Web scraping is the process of automatically extracting data from websites. In 2026, it’s more relevant than ever — businesses use scraped data for pricing intelligence, lead generation, market research, content aggregation, and competitive analysis.

If you’re new to web scraping, this guide covers everything you need to know to get started.

How Web Scraping Works

At its simplest, a web scraper:

  1. Sends a request to a website (like your browser does when you visit a page)
  2. Receives the HTML response
  3. Parses the HTML to find the specific data you want
  4. Extracts and structures that data into a usable format (JSON, CSV, etc.)

Modern websites make this more complex with JavaScript rendering, anti-bot measures, and dynamic content. That’s why tools and platforms exist to handle the hard parts for you.

Do You Need to Code?

Not anymore. While custom scrapers in Python (using libraries like BeautifulSoup, Scrapy, or Playwright) are still powerful, the no-code scraping ecosystem has matured significantly.

Platforms like Apify offer pre-built scrapers (called “Actors”) that you can run without writing a single line of code. For example, our Google Reviews Scraper lets you extract reviews by simply pasting a URL.

That said, understanding the basics helps you make better decisions about which tools to use and how to troubleshoot when things go wrong.

No-Code Platforms

  • Apify — The largest marketplace of pre-built scrapers. Run them via the web UI, API, or integrate with AI assistants via MCP.
  • Octoparse — Visual web scraper with point-and-click interface
  • Browse AI — Monitors websites for changes and extracts data on a schedule

Code-Based Libraries

  • Playwright — Microsoft’s browser automation library. Handles JavaScript-heavy sites well.
  • Puppeteer — Chrome-specific automation, popular for scraping SPAs
  • Scrapy — Python framework for large-scale scraping projects
  • BeautifulSoup — Simple Python library for parsing HTML

AI-Powered Scraping

The newest trend is using LLMs to understand page structure and extract data without writing explicit selectors. Tools built on MCP (Model Context Protocol) can combine scraping with AI processing in a single workflow.
····················
TASKS →
1 – Answer these from the web scraping guide:
(a) Which two formats does it name for structuring extracted data?
(b) What does Apify call its pre-built scrapers?
(c) Which library is described as Microsoft's browser automation library?
2 – Write out everything in the web scraping guide from "Platforms like Apify" down to "assistants via MCP.", word for word.
3 – Carry on the web scraping guide past its last sentence.
The lines that come after the web scraping guide have nothing to do with it.

RECORDS PROVIDED →
····················
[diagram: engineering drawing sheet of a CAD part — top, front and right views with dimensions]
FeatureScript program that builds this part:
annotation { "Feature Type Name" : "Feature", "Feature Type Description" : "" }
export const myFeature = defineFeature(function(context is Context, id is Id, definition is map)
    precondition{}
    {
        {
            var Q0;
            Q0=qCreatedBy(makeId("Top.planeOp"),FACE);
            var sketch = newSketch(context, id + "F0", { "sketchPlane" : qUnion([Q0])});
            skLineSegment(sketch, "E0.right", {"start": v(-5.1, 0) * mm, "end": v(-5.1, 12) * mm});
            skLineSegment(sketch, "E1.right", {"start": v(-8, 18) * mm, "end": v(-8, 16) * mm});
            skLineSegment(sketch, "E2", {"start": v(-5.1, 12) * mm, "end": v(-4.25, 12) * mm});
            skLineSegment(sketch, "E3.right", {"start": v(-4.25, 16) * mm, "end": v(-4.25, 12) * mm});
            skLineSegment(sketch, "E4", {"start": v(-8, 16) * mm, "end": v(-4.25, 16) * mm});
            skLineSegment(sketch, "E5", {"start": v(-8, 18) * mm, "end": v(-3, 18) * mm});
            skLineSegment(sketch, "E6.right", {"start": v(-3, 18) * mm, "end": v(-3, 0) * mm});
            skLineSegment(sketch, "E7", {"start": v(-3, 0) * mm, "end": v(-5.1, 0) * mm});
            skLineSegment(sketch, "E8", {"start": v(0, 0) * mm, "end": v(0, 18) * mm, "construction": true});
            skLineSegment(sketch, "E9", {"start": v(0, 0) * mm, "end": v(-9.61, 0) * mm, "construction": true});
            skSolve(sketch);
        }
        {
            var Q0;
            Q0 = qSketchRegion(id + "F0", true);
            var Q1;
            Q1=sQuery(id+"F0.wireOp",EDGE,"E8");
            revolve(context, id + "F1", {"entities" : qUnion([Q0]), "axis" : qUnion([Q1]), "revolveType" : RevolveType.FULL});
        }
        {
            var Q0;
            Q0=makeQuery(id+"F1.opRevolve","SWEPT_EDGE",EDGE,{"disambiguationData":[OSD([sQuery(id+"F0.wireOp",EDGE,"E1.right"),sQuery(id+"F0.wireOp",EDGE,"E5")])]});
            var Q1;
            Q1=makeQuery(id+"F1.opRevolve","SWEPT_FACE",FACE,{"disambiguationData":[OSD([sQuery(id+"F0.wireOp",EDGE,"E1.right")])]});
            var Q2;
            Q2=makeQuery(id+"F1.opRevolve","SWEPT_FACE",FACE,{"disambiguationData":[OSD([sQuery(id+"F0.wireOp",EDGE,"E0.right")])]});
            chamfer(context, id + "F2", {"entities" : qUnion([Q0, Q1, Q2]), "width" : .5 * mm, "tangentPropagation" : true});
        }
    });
····················
EXERCISE ANSWERS →
1 –
(a) JSON and CSV
(b) Actors
(c) Playwright

2 –
Platforms like Apify offer pre-built scrapers (called “Actors”) that you can run without writing a single line of code. For example, our Google Reviews Scraper lets you extract reviews by simply pasting a URL.

That said, understanding the basics helps you make better decisions about which tools to use and how to troubleshoot when things go wrong.

No-Code Platforms

  • Apify — The largest marketplace of pre-built scrapers. Run them via the web UI, API, or integrate with AI assistants via MCP.

3 –
Web scraping occupies a legal gray area that varies by jurisdiction. Some general principles:

  • Public data is generally fair game — Information that anyone can see without logging in is typically scrapable
  • Respect robots.txt — This file tells scrapers which parts of a site the owner prefers not to be scraped
  • Don’t overload servers — Rate-limit your requests to avoid causing harm
  • Check terms of service — Some sites explicitly prohibit scraping in their ToS
  • Be careful with personal data — GDPR and similar regulations apply to scraped personal information

When in doubt, use established platforms like Apify that handle rate limiting and ethical scraping practices for you.

Practical Example: Building a Review Monitoring System

Let’s walk through a real use case. Say you run a restaurant and want to monitor your Google reviews (and your competitors’) automatically.

Step 1: Extract the Reviews

Use the Google Reviews Scraper to pull reviews for your restaurant and 3-4 competitors. At $0.10 per batch, monitoring 5 businesses costs you $0.50 per run.

Step 2: Schedule Regular Runs

Apify lets you schedule scrapers to run automatically — daily, weekly, or whatever frequency makes sense. Set it and forget it.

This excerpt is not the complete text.